100%|██████████| 57638/57638 [00:19<00:00, 2924.62it/s]


In [7]:
def sum_counters(counter_list):
    return sum(counter_list, Counter())

chunked_results_10 = p_map(sum_counters, [frequencies[i::10] for i in range(10)]) # split the data into 10 chunks


100%|██████████| 10/10 [01:30<00:00,  9.03s/it]


In [8]:
chunked_results_2 = p_map(sum_counters, [chunked_results_10[i::2] for i in range(2)])


100%|██████████| 2/2 [00:01<00:00,  1.43it/s]


In [9]:
final_result = sum_counters(chunked_results_2)

In [11]:
final_result.most_common(5)

[('w', 175366), ('nie', 131482), ('i', 126839), ('na', 119047), ('to', 116468)]

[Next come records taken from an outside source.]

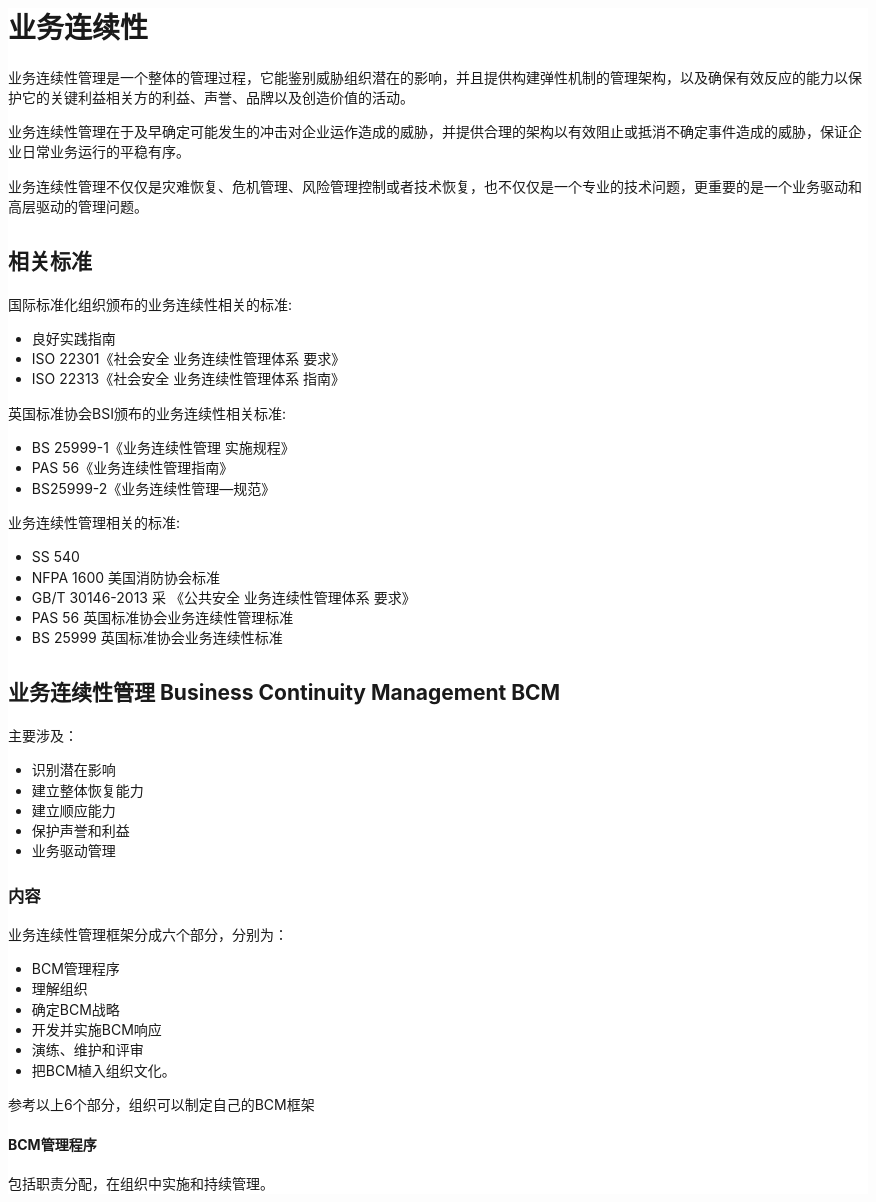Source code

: # 业务连续性

业务连续性管理是一个整体的管理过程，它能鉴别威胁组织潜在的影响，并且提供构建弹性机制的管理架构，以及确保有效反应的能力以保护它的关键利益相关方的利益、声誉、品牌以及创造价值的活动。

业务连续性管理在于及早确定可能发生的冲击对企业运作造成的威胁，并提供合理的架构以有效阻止或抵消不确定事件造成的威胁，保证企业日常业务运行的平稳有序。

业务连续性管理不仅仅是灾难恢复、危机管理、风险管理控制或者技术恢复，也不仅仅是一个专业的技术问题，更重要的是一个业务驱动和高层驱动的管理问题。


## 相关标准

国际标准化组织颁布的业务连续性相关的标准:
- 良好实践指南
- ISO 22301《社会安全 业务连续性管理体系 要求》
- ISO 22313《社会安全 业务连续性管理体系 指南》

英国标准协会BSI颁布的业务连续性相关标准:
- BS 25999-1《业务连续性管理 实施规程》
- PAS 56《业务连续性管理指南》
- BS25999-2《业务连续性管理—规范》

业务连续性管理相关的标准:
- SS 540
- NFPA 1600 美国消防协会标准
- GB/T 30146-2013	采	《公共安全 业务连续性管理体系 要求》
- PAS 56 英国标准协会业务连续性管理标准
- BS 25999 英国标准协会业务连续性标准


## 业务连续性管理 Business Continuity Management BCM

主要涉及：
- 识别潜在影响
- 建立整体恢复能力
- 建立顺应能力
- 保护声誉和利益
- 业务驱动管理

### 内容

业务连续性管理框架分成六个部分，分别为：
- BCM管理程序
- 理解组织
- 确定BCM战略
- 开发并实施BCM响应
- 演练、维护和评审
- 把BCM植入组织文化。

参考以上6个部分，组织可以制定自己的BCM框架

#### BCM管理程序

包括职责分配，在组织中实施和持续管理。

#### Apply a distortion function to the queries part of the corpus. In each query draw randomly one word and change one letter in the word to some other letter.


In [28]:
def distort_query_with_one_random_word_letter(query):
    words = query.split()
    # For one word in the query, one letter is going to be changed to a random one if the word is longer than 2
    indices_of_words_to_change = [i for i in range(len(words)) if len(words[i]) > 2]
    
    if not indices_of_words_to_change:
        return query  # Return the original query if no words can be changed

    index_of_word_to_change = np.random.choice(indices_of_words_to_change)
    word = words[index_of_word_to_change]
    index = np.random.choice(len(word))
    new_letter = random.choice("abcdefghijklmnopqrstuvwxyz".replace(word[index], ""))
    
    new_word = word[:index] + new_letter + word[index + 1:]    
    words[index_of_word_to_change] = new_word
    
    return ' '.join(words) 

In [30]:
distorted_queries = p_map(distort_query_with_one_random_word_letter, document)

100%|██████████| 57638/57638 [00:14<00:00, 4038.28it/s]


In [36]:
def dcg_at_k(scores, k):
    scores = scores[:k]
    return sum(score / np.log2(idx + 2) for idx, score in enumerate(scores))

# nDCG@k
def ndcg_at_k(relevance_scores, k=10):
    ideal_scores = sorted(relevance_scores, reverse=True)
    dcg = dcg_at_k(relevance_scores, k)
    idcg = dcg_at_k(ideal_scores, k)
    return dcg / idcg if idcg > 0 else 0

In [39]:
relevance_scores = [random.choices([0, 1], k=len(query)) for query in distorted_queries]
ndcg_scores = p_map(ndcg_at_k, relevance_scores)

# Average nDCG@10 
avg_ndcg_10 = np.mean(ndcg_scores)
print(f"Average nDCG@10 for distorted queries: {avg_ndcg_10}")


100%|██████████| 57638/57638 [00:40<00:00, 1440.24it/s]

Average nDCG@10 for distorted queries: 0.4999274433971518